Humble, resonant, and distinctly 1980s joys are celebrated too by The Tapeworm, a cassette-only label that publishes recent and historic recordings that celebrate the sonic and textural particularities of tape, united rather satisfyingly by their black and white cover illustrations. Recordings range from a compilation of Carl Michael von Hausswolff’s tape-centric compositions and soundworks, to three conversations with Derek Jarman recorded in 1979–80 in Soho by Richard Torry as research for his dissertation at Middlesex Poly. More recently The Tapeworm has released Paul H. Williams’s Aeroforms (1984–5): recordings of music produced by a generative program Williams wrote for a BBC Microcomputer and Ample software some 30 years ago.
4. Paul H. Williams, Aeroforms, £4.20, edition of 150
Writing about artist recordings without mentioning The Vinyl Factory is an Oulipo-like game of conscious and perverse avoidance these days – the art-loving London vinyl label has made regular appearances in the pages of ArtReview over the last few years, but it’s still busy breaking new ground. This last month it has sired two exhibition-come-record happenings; gig recordings and record pressings with Christian Marclay at White Cube in Bermondsey, and Trevor Jackson’s new album F O R M A T, which was showing / playing at the Brewer Street carpark in Soho. Marclay’s vinyls are recorded from a series of in situ gigs, including spots from Thurston Moore and Mica Levi (aka the wonderful Micachu, she of the soundscape from Under The Skin, 2013). The editions are recorded, pressed and bestowed screenprint covers at the gallery as part of Marclay’s sonically-fascinated show. Jackson’s album F O R M A T, his first in 14 years, will be a little harder to hear in its entirety, each track being presented on a different format, in accessibility ranging from reel-to-reel tape to USB.

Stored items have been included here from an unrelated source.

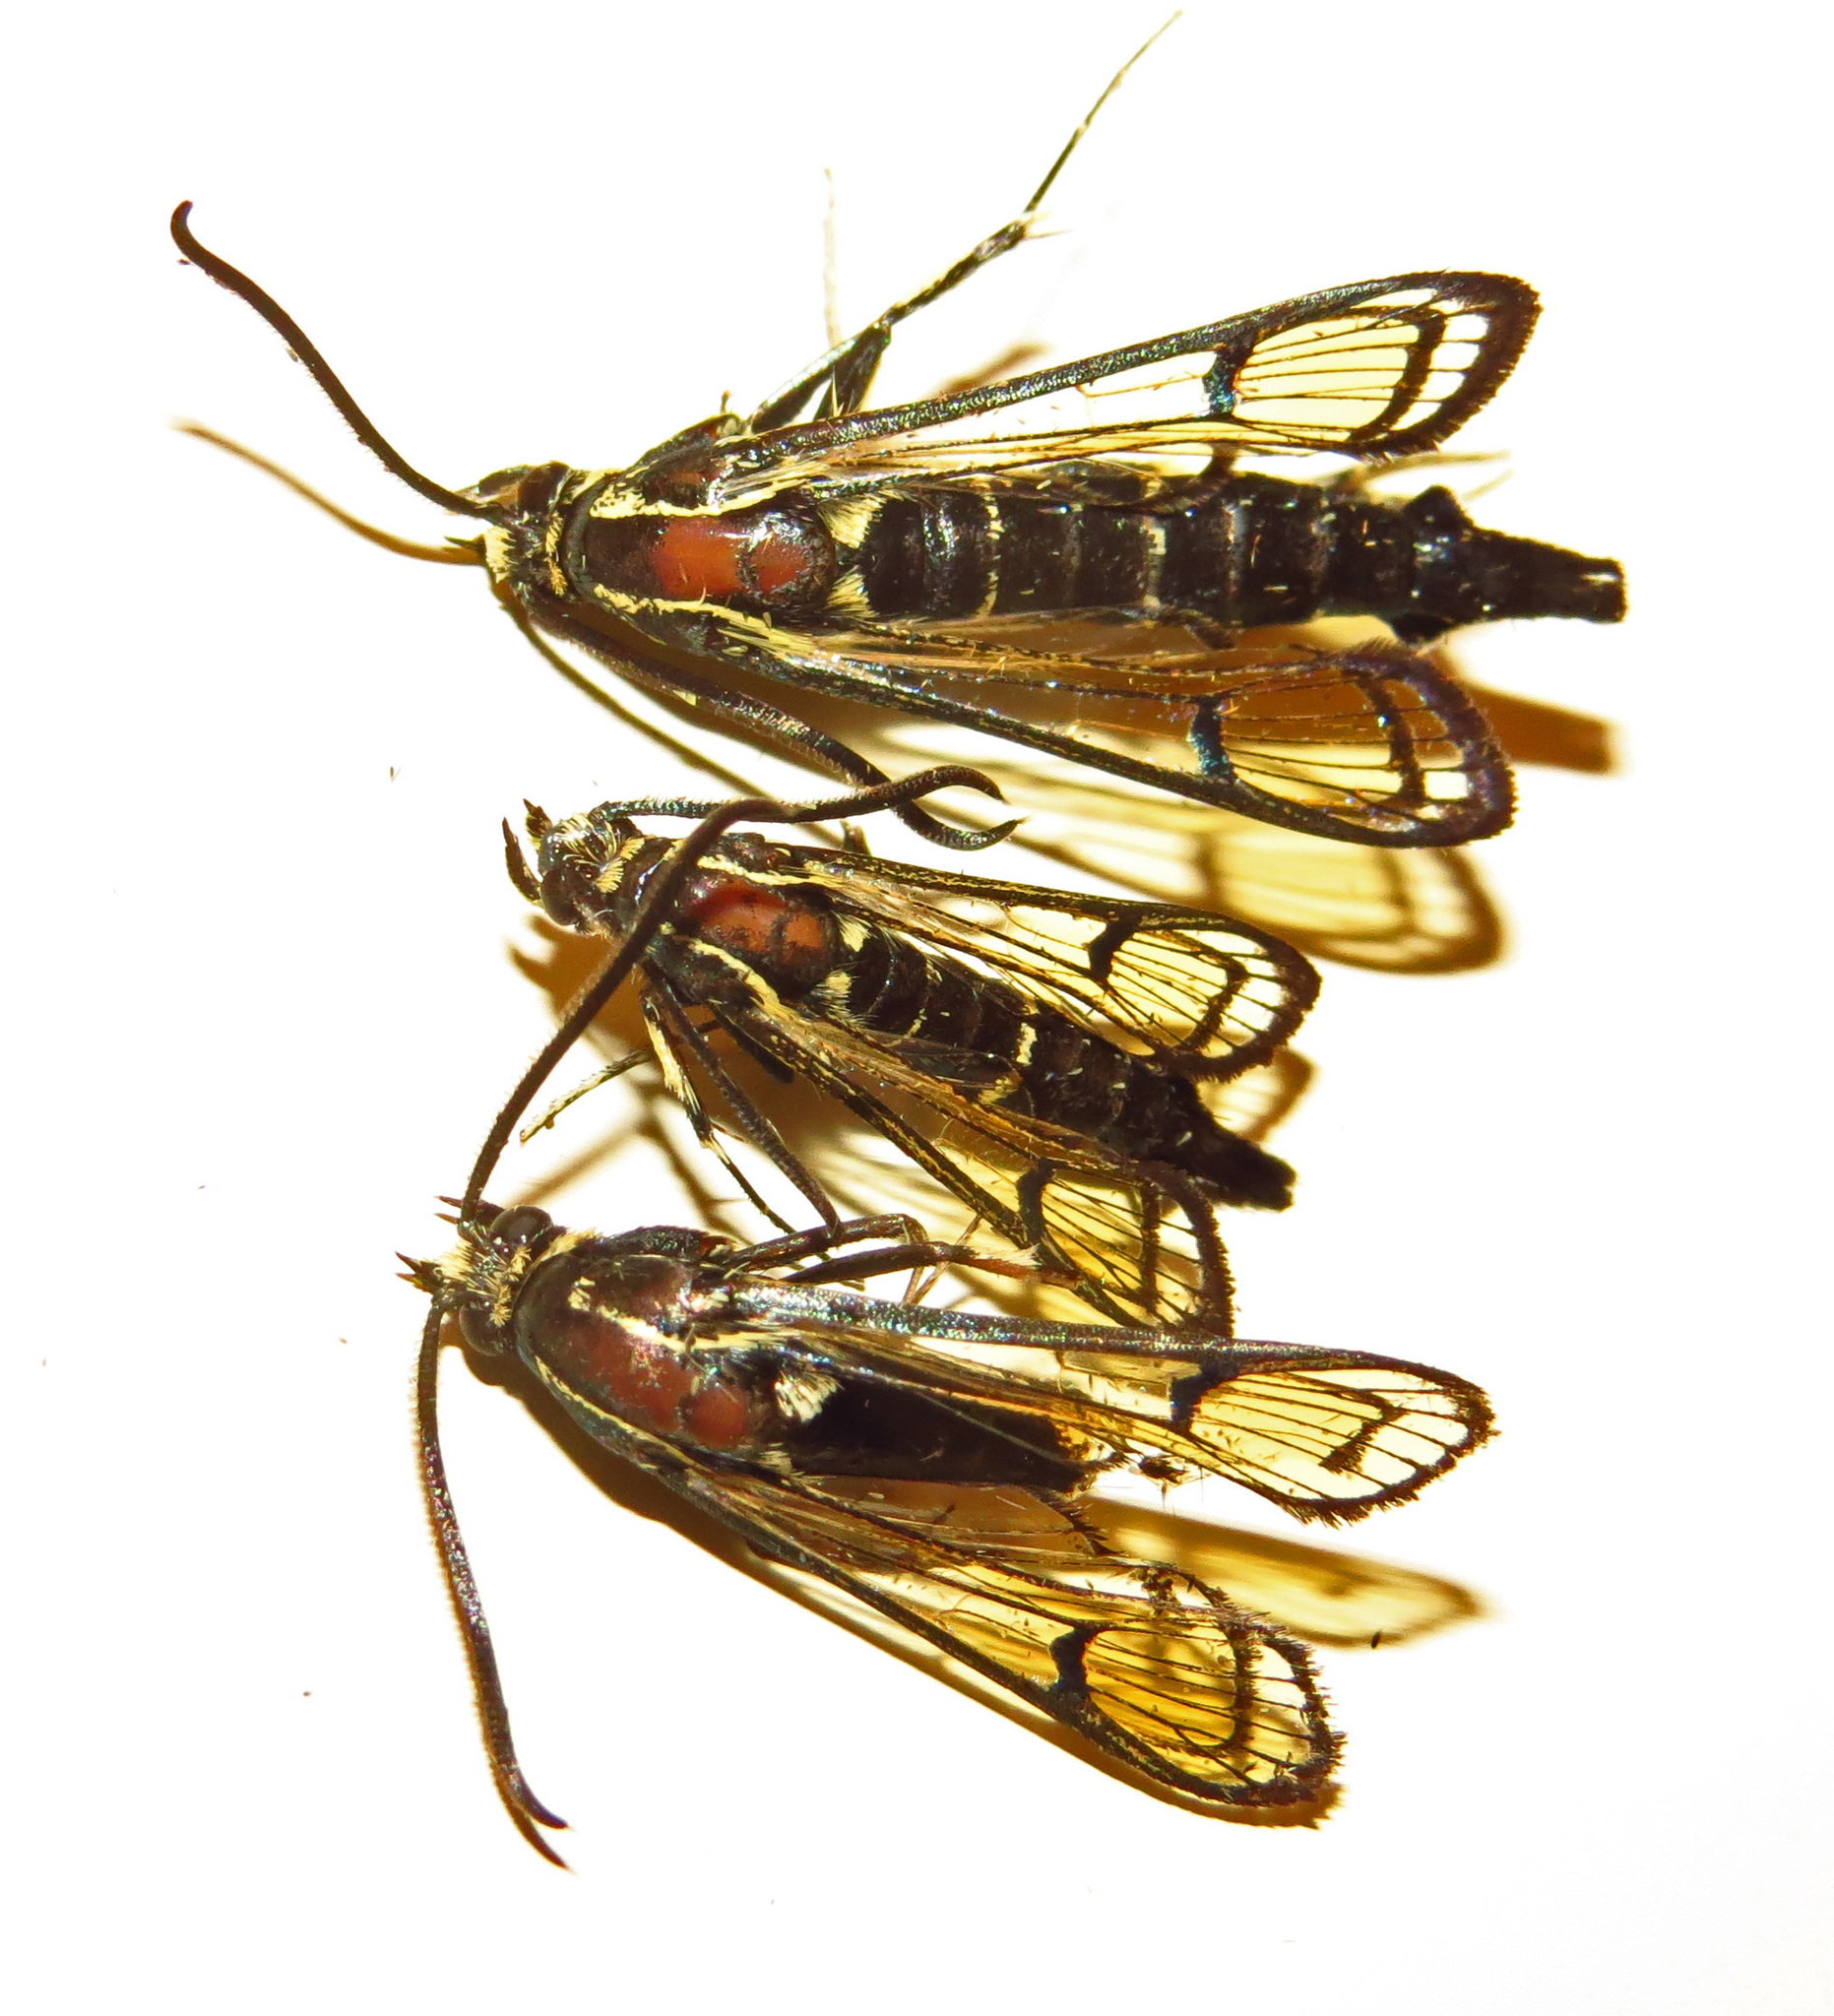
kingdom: Animalia
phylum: Arthropoda
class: Insecta
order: Lepidoptera
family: Sesiidae
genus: Synanthedon
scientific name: Synanthedon exitiosa
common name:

5. Christian Marclay and Thurston Moore, Live at White Cube, VF Editions , £25, edition of 500
Trevor Jackson, F O R M A T, individual tracks £10–£850, edition of 10–500 depending on format
So now you have your recordings – what to play them through? If your regular woofers and tweeters seem a little vanilla for the material at hand, seek out 6. Petr Davydtchenko’s Monster 1 (2014): the hood of a Honda Ibiza, beaten, bent and stripped, then reimagined as a functional speaker (albeit one replete with the kind of violent, macho overtones that would well suit the grotesquely oil-rich or energy-drink pumped).